La quenelle est donc devenue de l'ordre du signifiant, c'est-à-dire qu'elle est polysémique (je n'ai pas dit polysémitique...) Au départ c'est le signe de ralliement sectaire antisémite. Savoir qu'en France, le salut nazi (entre autres oripeaux) est interdit. Donc, ce signe c'est : "Je fais un salut nazi, mais comme je n'en ai pas le droit, je le signifie en l'empêchant de l'autre bras". Comme une sorte de dédoublement de la personnalité. Geste d'impuissance, castrateur du coup. Ne pas s'étonner que Dieudonné se diabolise lui-même dans une position prostrée de boudeur à qui, forcément, tout le monde en veut.
Dieudonné est un "théoricien" du complot. Ce monde serait le jouet de quelques manipulateurs, alors que lui ne l'est pas du tout avec son bazar de signes, de chansons, de private jokes dignes d'une cour de récréation. Manipulation de hochets qui l'identifient à une communauté qui parlerait le même langue, la vraie, la pure : celle de la résistance.

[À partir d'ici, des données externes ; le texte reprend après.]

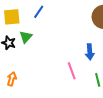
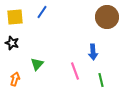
green triangle: (26, 37) -> (37, 64), moved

Quenelle, nom féminin, rimant avec "femelle" qui désigne une boulette allongée (déjà une sorte d'oxymore). Souvent employé au pluriel. On mange des quenelles, pas une. Dieudonné l'a singularisée. La quenelle. Et l'a associée à un signe ambigu parce que polysémique. Y a-t-il un psychanalyste dans la salle ?

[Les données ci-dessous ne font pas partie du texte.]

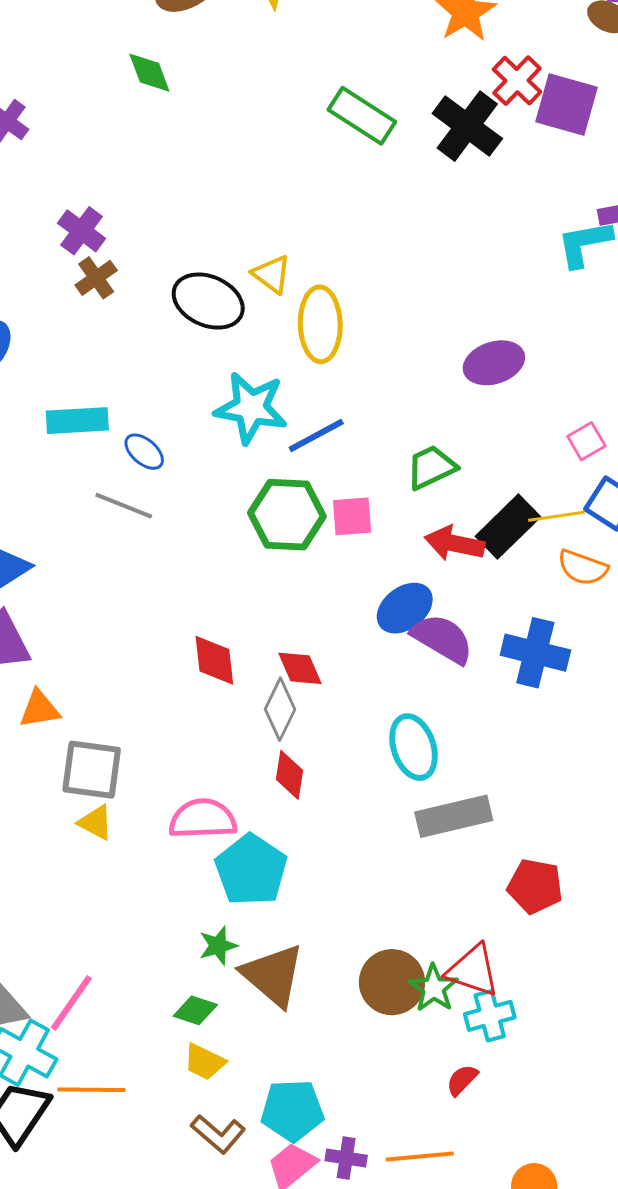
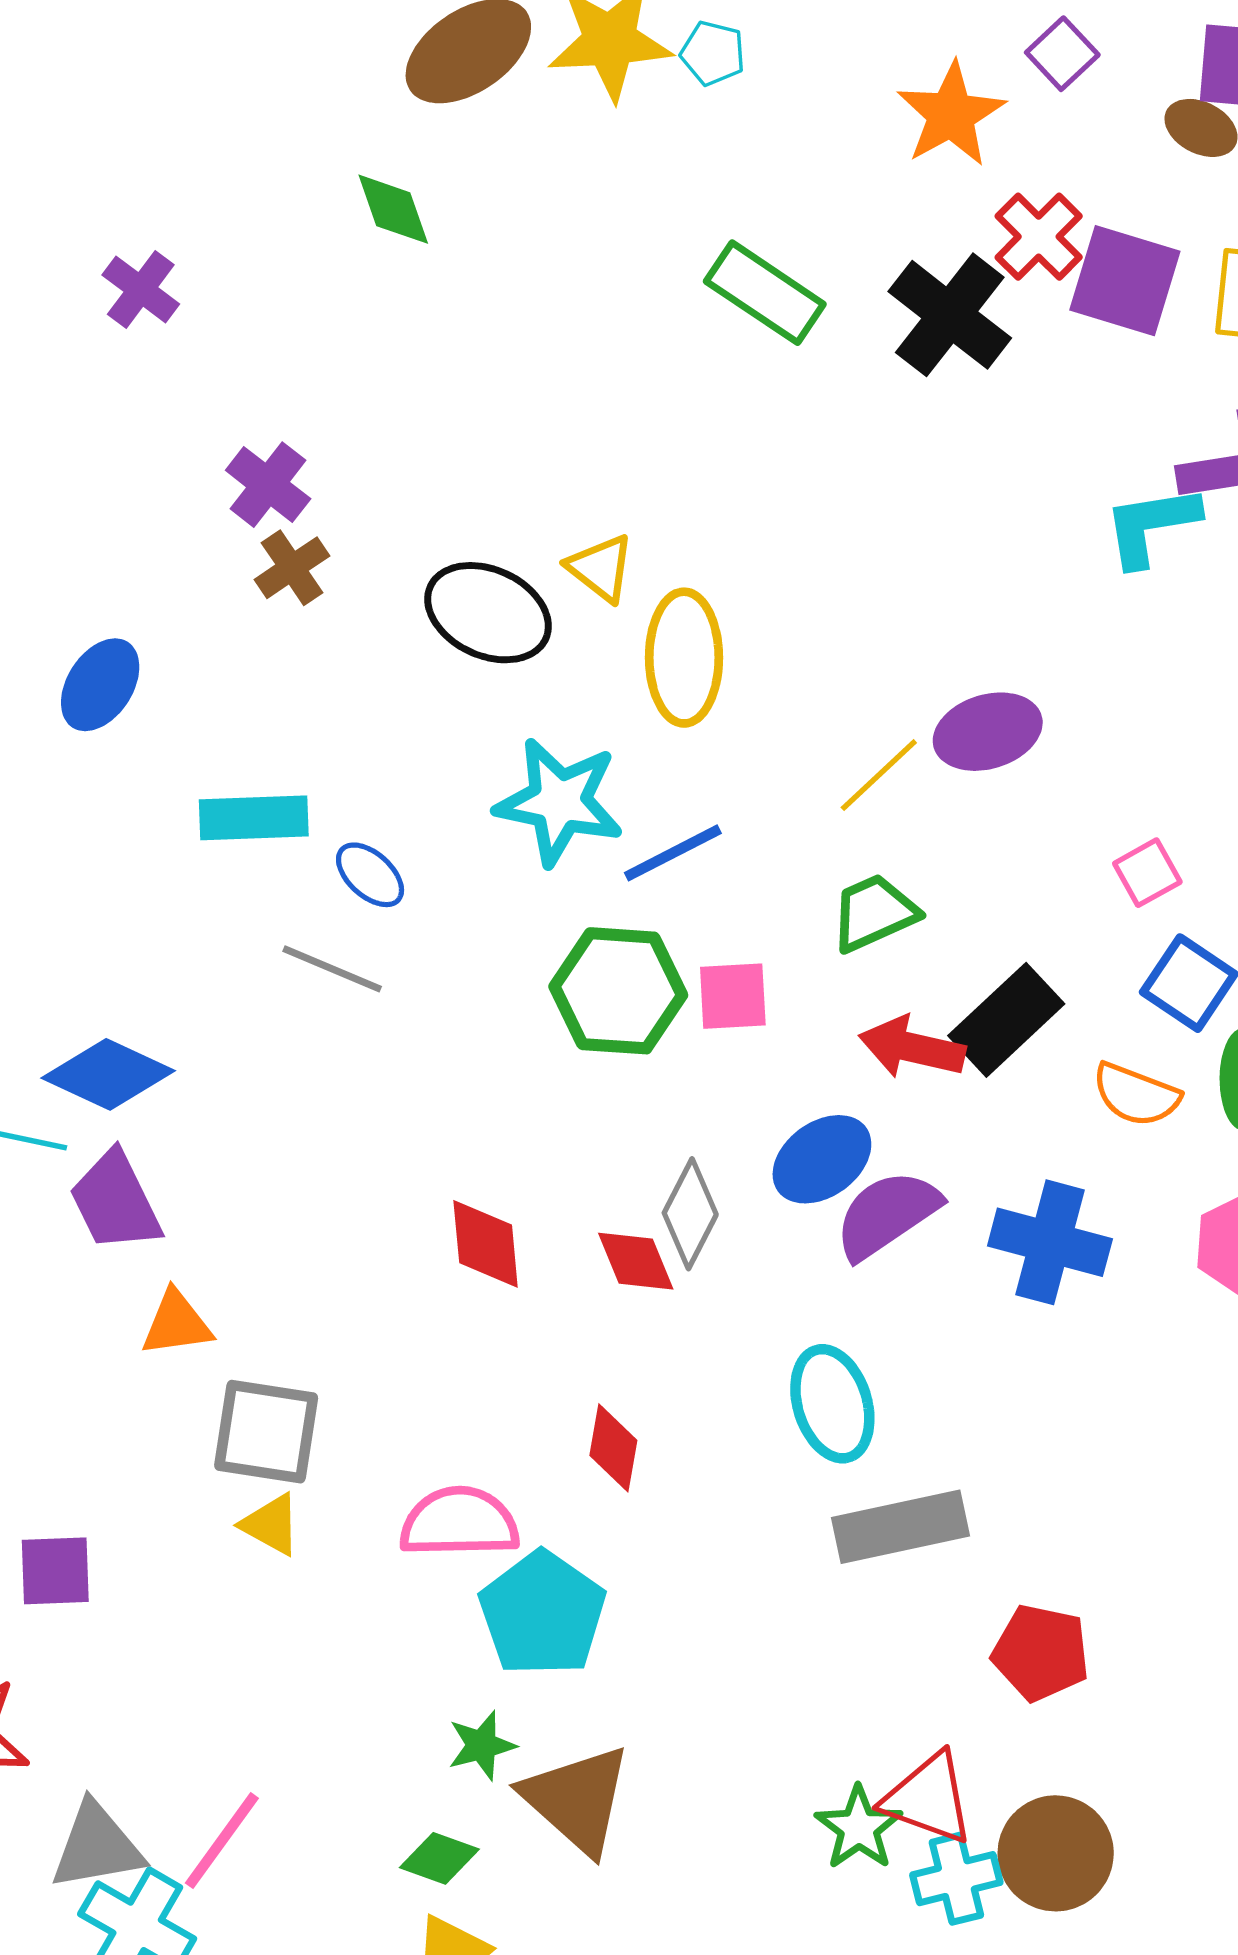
yellow line: (556, 516) -> (879, 775), moved, turned -36
purple semicircle: (442, 639) -> (887, 1214), turned -66
gray diamond: (280, 709) -> (690, 1214), moved
brown circle: (392, 982) -> (1056, 1853), moved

On se protège par cette polysémie. Et hop, du chapeau à virevoltes sort le mot "antisystème". On enfume pour attirer le quidam pas content. Populisme de l'enivrement collectif grâce à des signifiants TMTC, obviés. C'est tordu, cette "quenellisation" des esprits, cette façon de penser vrillant autour d'un tribalisme un peu cannibal et voulant cacher son épicentre : l'extrême droite la plus classique, rassie, haineuse.
Donc ce signe va devenir insigne. C'est comme tout. Il ne va plus signifier qu'à ceux à qui il est censé s'adresser. Après, sa polysémie foireuse l'innocente à tous les coups. Ah ben non, ce n'était pas antisémite, mais anti système, ce qui pour Dieudonné est pareil.